**Exercise description:** Print the entries exactly; no image belongs in the copy.

(Source data Opens)

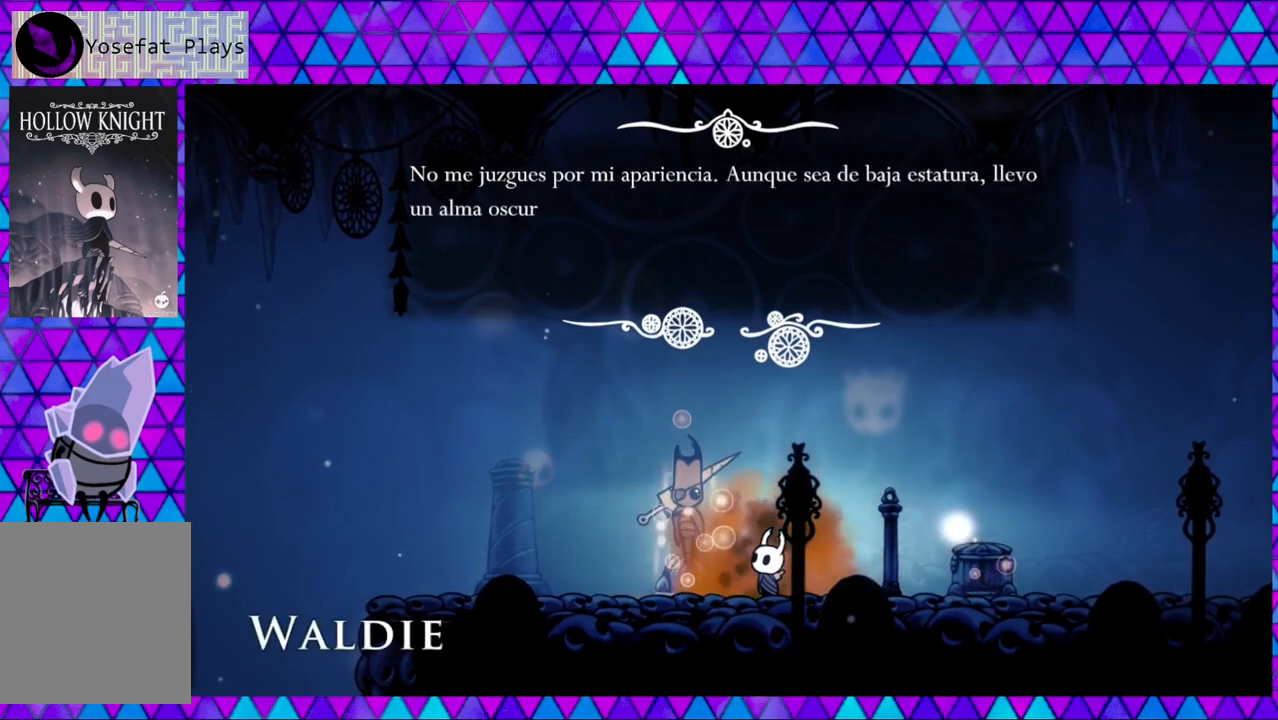
{"buttons": [], "left_stick": "center", "right_stick": "center", "events": []}
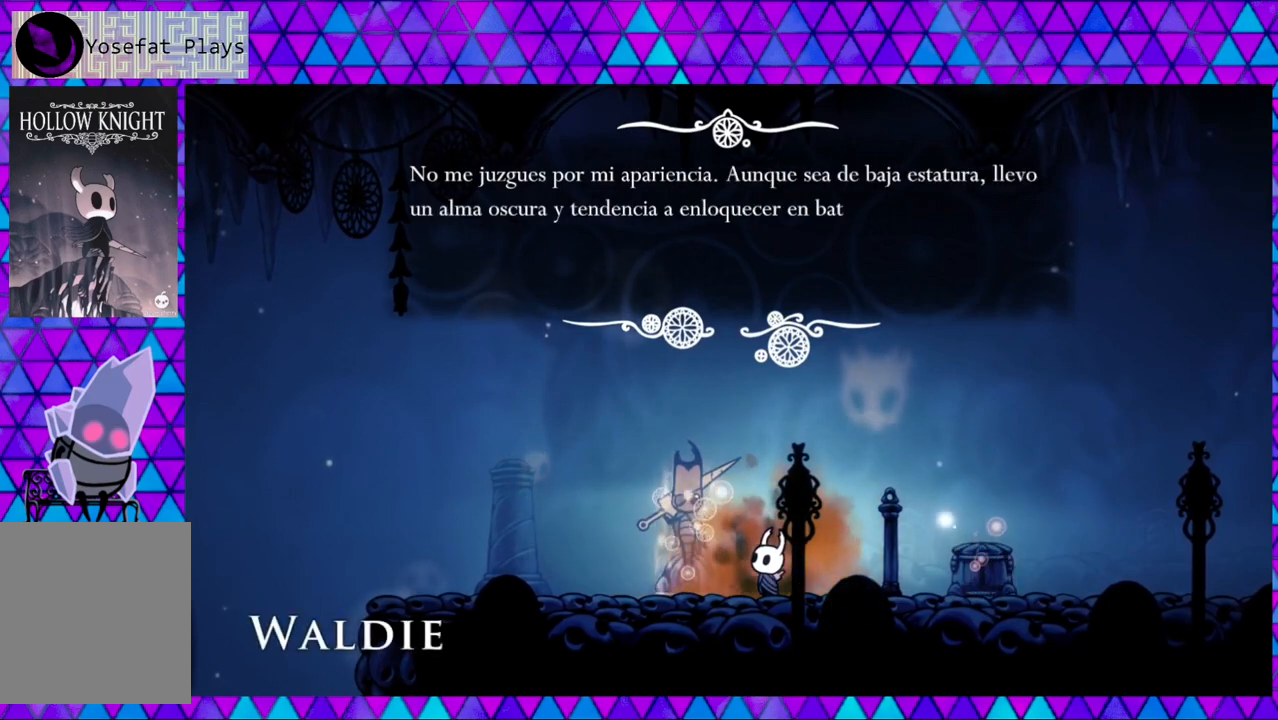
{"buttons": [], "left_stick": "center", "right_stick": "center", "events": []}
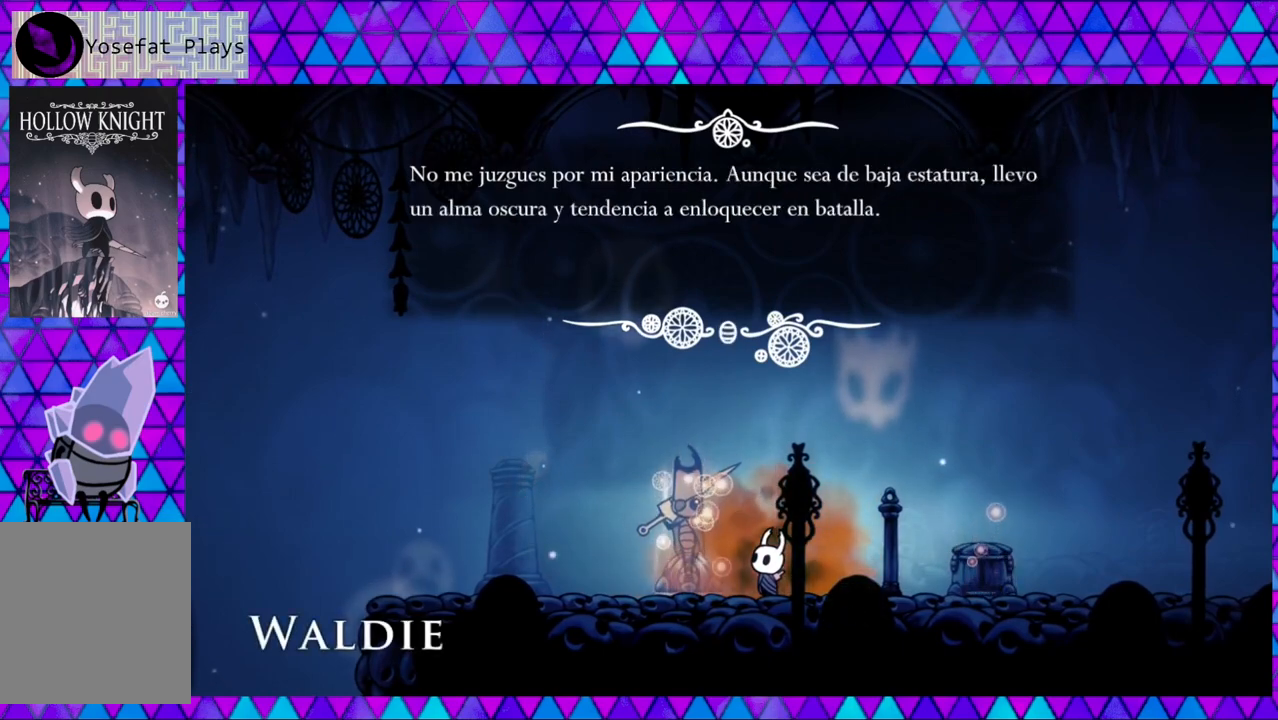
{"buttons": ["DPAD_RIGHT"], "left_stick": "center", "right_stick": "center", "events": [[167, "B", "down"], [300, "B", "up"], [433, "DPAD_RIGHT", "down"]]}
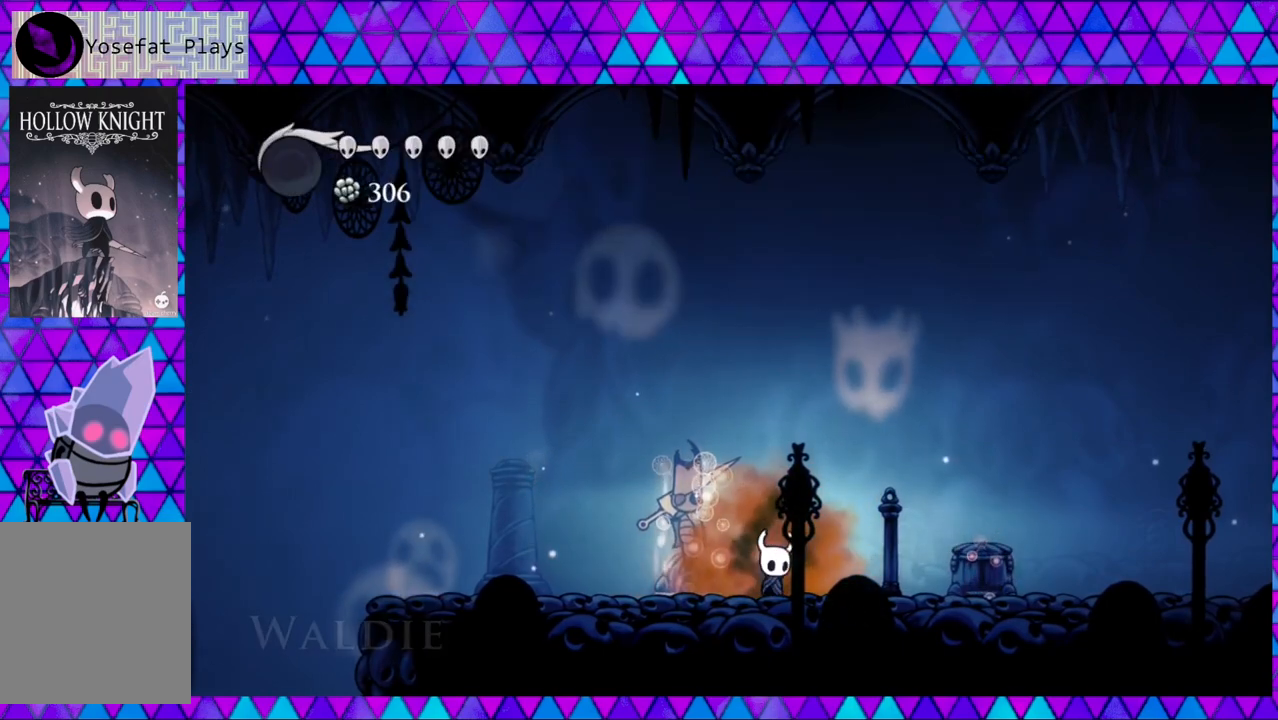
{"buttons": ["DPAD_RIGHT"], "left_stick": "center", "right_stick": "center", "events": []}
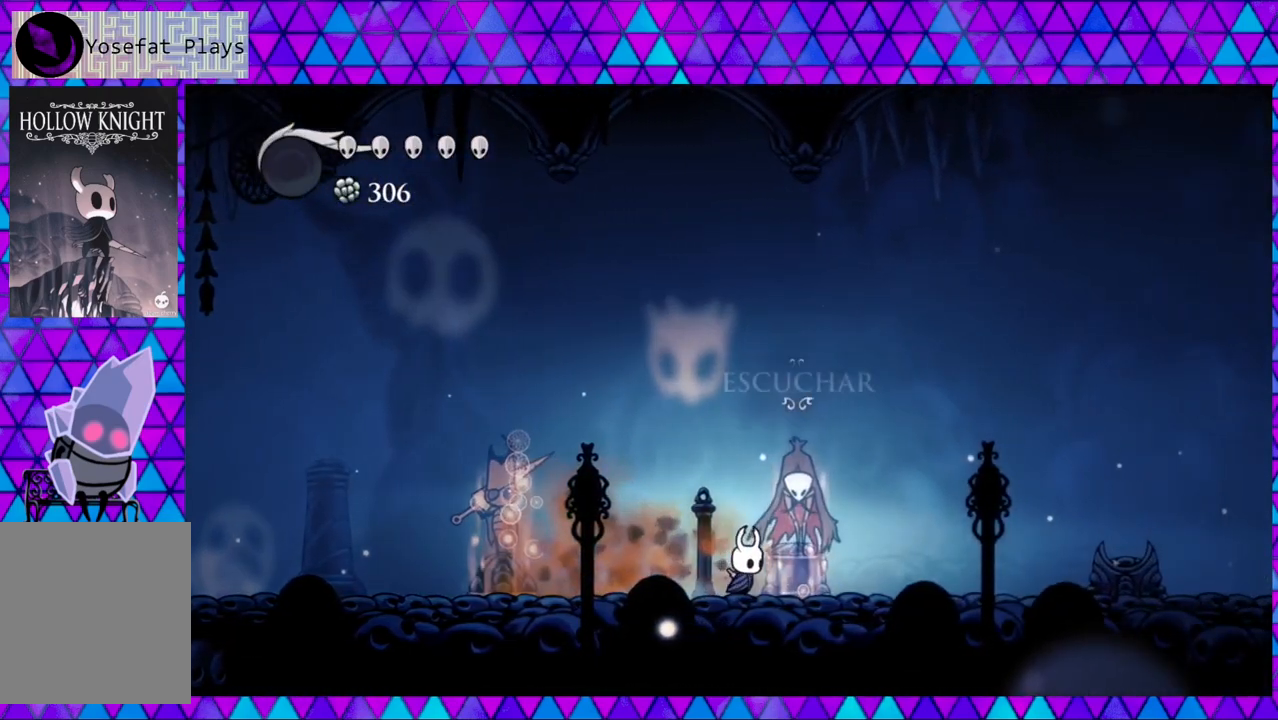
{"buttons": [], "left_stick": "center", "right_stick": "center", "events": [[217, "DPAD_RIGHT", "up"], [383, "DPAD_UP", "down"], [500, "DPAD_UP", "up"]]}
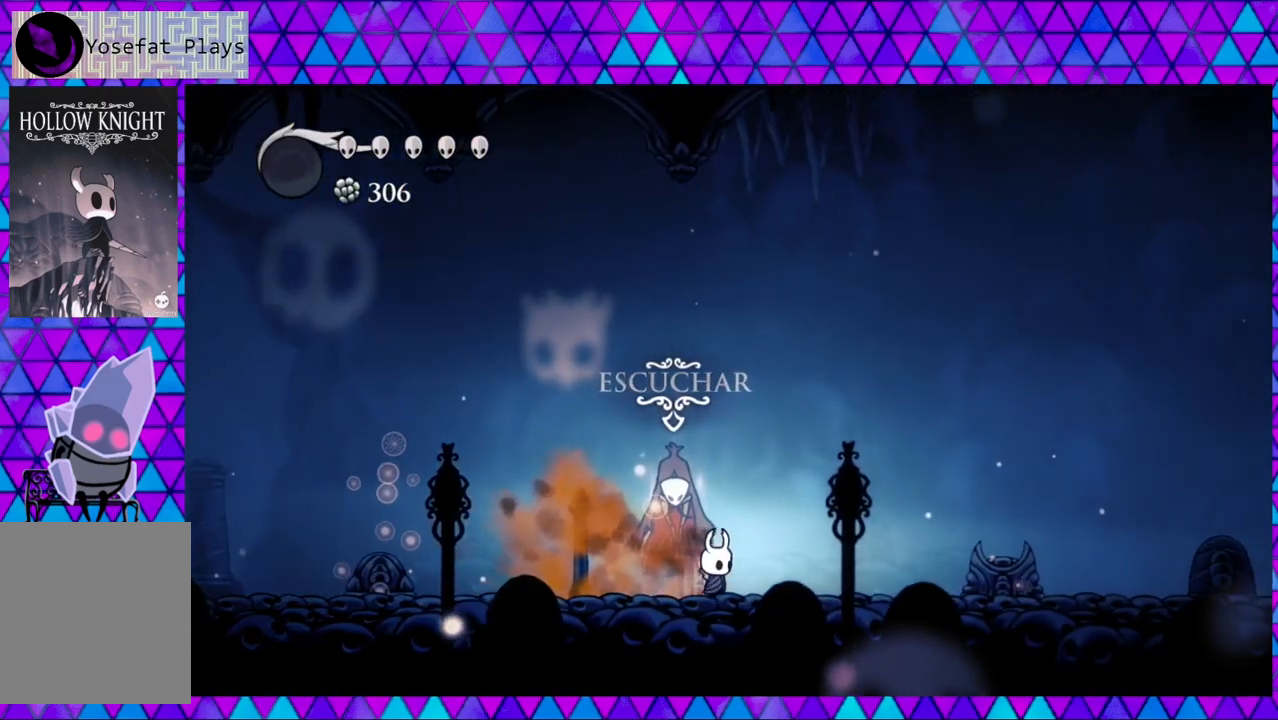
{"buttons": [], "left_stick": "center", "right_stick": "center", "events": []}
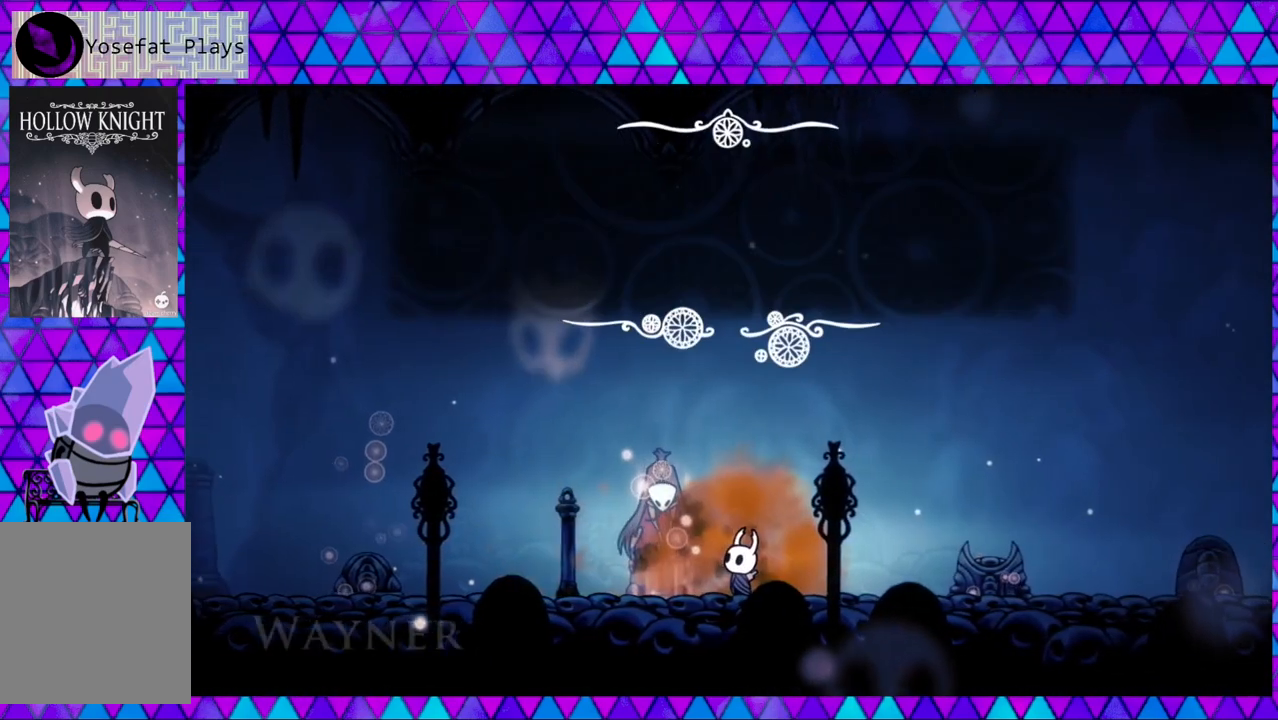
{"buttons": [], "left_stick": "center", "right_stick": "center", "events": []}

(Source data Closes)

**Reply:**
{"buttons": [], "left_stick": "center", "right_stick": "center", "events": []}
{"buttons": [], "left_stick": "center", "right_stick": "center", "events": []}
{"buttons": ["DPAD_RIGHT"], "left_stick": "center", "right_stick": "center", "events": [[167, "B", "down"], [300, "B", "up"], [433, "DPAD_RIGHT", "down"]]}
{"buttons": ["DPAD_RIGHT"], "left_stick": "center", "right_stick": "center", "events": []}
{"buttons": [], "left_stick": "center", "right_stick": "center", "events": [[217, "DPAD_RIGHT", "up"], [383, "DPAD_UP", "down"], [500, "DPAD_UP", "up"]]}
{"buttons": [], "left_stick": "center", "right_stick": "center", "events": []}
{"buttons": [], "left_stick": "center", "right_stick": "center", "events": []}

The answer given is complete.